I'm doing a small exercise for my C class and I'm getting difficulties I know shouldn't really be happening as these are supposed to take like 30 minutes max. Here is my program so far:

#include <stdio.h>
#include <stdbool.h>
#define LIMIT 1000000;

bool isPrime( int num ) {
    for ( int factor = 2; factor * factor <= num; factor++ )
      if ( num % factor == 0 )
        return false;

    return true;
  }

int main() {
  for ( int num = 2; num <= LIMIT; num++ ) {
    if ( isPrime( num ) ) {
      printf( num );
    }
  }
  return 0;
}

Here is the error I'm getting:

primes.c: In function “main”:
primes.c:14: error: expected expression before “;” token
primes.c:16: warning: passing argument 1 of “printf” makes pointer from integer without a cast
/usr/include/stdio.h:361: note: expected “const char * restrict” but argument is of type “int”

Answer 1

As @ Inspired said there is an extra semicolon in the LIMIT macro definition, that semicolon will be expanded by the preprocessor making this line

for ( int num = 2; num <= LIMIT; num++ ) {

like this

for ( int num = 2; num <= LIMIT;; num++ ) {
                            /* ^^ 2 semicolons, now the num++ is extra */

but your program has yet another problem

printf(num);

will not work, printf() expects a format string and then the arguments so it should be

printf("%d\n", num);

read this

Answer 2

You have an extra ; in #define LIMIT 1000000; .

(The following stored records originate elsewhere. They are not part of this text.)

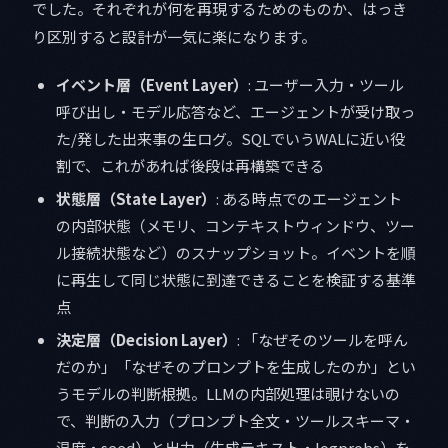
でした。それぞれが何を再現するためのものか、はっき
り区別すると設計が一気に楽になります。
イベント層（Event Layer）
: ユーザー入力・ツール
呼び出し・モデル応答など、エージェントが受け取っ
た/発した出来事の生ログ。SQLでいうWALに近い役
割で、これがあれば後段は再構築できる
状態層（State Layer）
: ある時点でのエージェント
の内部状態（メモリ、コンテキストウィンドウ、ツー
ル接続状態など）のスナップショット。イベントを順
に再生して同じ状態に到達できることを検証する基準
点
決定層（Decision Layer）
: 「なぜそのツールを呼ん
だのか」「なぜそのプロンプトを生成したのか」とい
うモデルの判断根拠。LLMの内部処理は覗けないの
で、判断の入力（プロンプト全文・ツールスキーマ・
温度・seed）と出力（生成テキスト・logprobs）を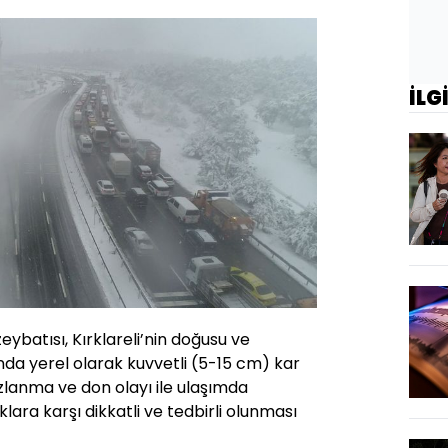
İLG
zeybatısı, Kırklareli’nin doğusu ve
da yerel olarak kuvvetli (5-15 cm) kar
zlanma ve don olayı ile ulaşımda
lara karşı dikkatli ve tedbirli olunması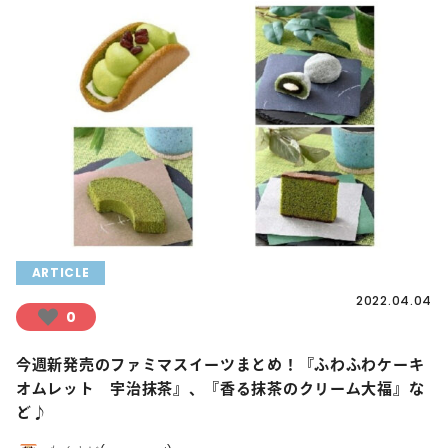
ARTICLE
2022.04.04
0
今週新発売のファミマスイーツまとめ！『ふわふわケーキ
オムレット 宇治抹茶』、『香る抹茶のクリーム大福』な
ど♪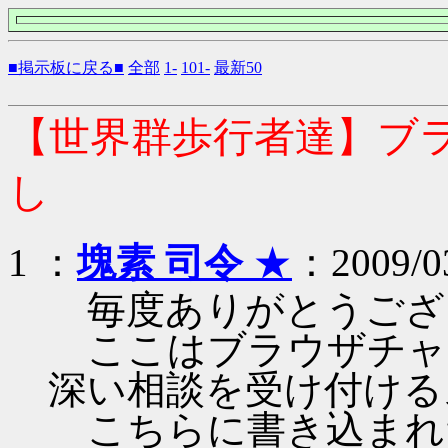
■掲示板に戻る■
全部
1-
101-
最新50
【世界群歩行者達】ブ
し
1 ：
塊素 司令
★
：2009/03
毎度ありがとうござ
ここはブラウザチャ
深い相談を受け付ける
こちらに書き込まれ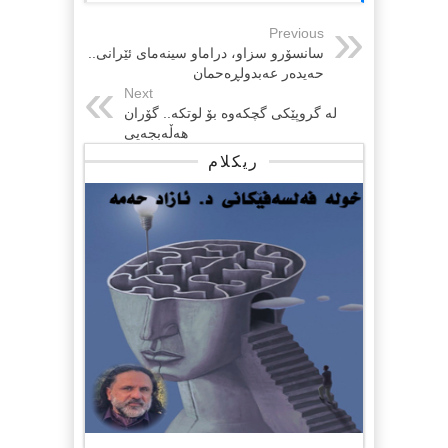
Previous
سانسۆرو سزاو، دراماو سینەمای ئێرانی..
حەیدەر عەبدولڕەحمان
Next
لە گروپێکی گچکەوە بۆ لوتکە.. گۆران
هەڵەبجەیی
ریکلام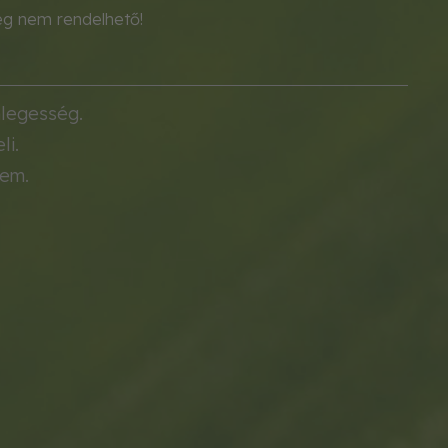
eg nem rendelhető!
nlegesség.
li.
rem.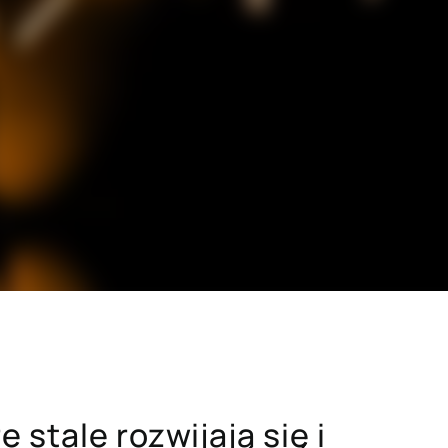
SAP dla branży budowlanej
i drzewno-
SAP dla sektora dóbr konsumpcyjnych
dawczych
SAP dla sektora zaawansowanych
technologii
h
Hicron Validated S/4 Life Science
cówek
 stale rozwijają się i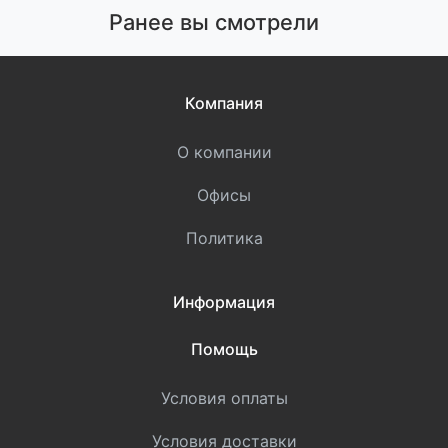
Ранее вы смотрели
Компания
О компании
Офисы
Политика
Информация
Помощь
Условия оплаты
Условия доставки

When handling #define , compiler just performs a text substitution: it replaces LIMIT with 1000000; . So your for loop looks like

for (int num=2; num < 1000000 ;; num++) 
                              ^^

The second error happens because indeed printf expects the first argument to be a string (format string), not an integer. Eg printf("%d is prime.\\n", num); ( %d is a placeholder for an integer value, and \\n is end-of-line).

Answer 3

No semi-colon after LIMIT define. Processor directives don't get them so it is literally copying "100000;" into the for loop.

First argument of printf should be format string "%d" so printf("%d\\n", num)

Simple stuff you'll get used to (and still mess up when not thinking), but if you are just learning, it looks great. Far better than my first C programs.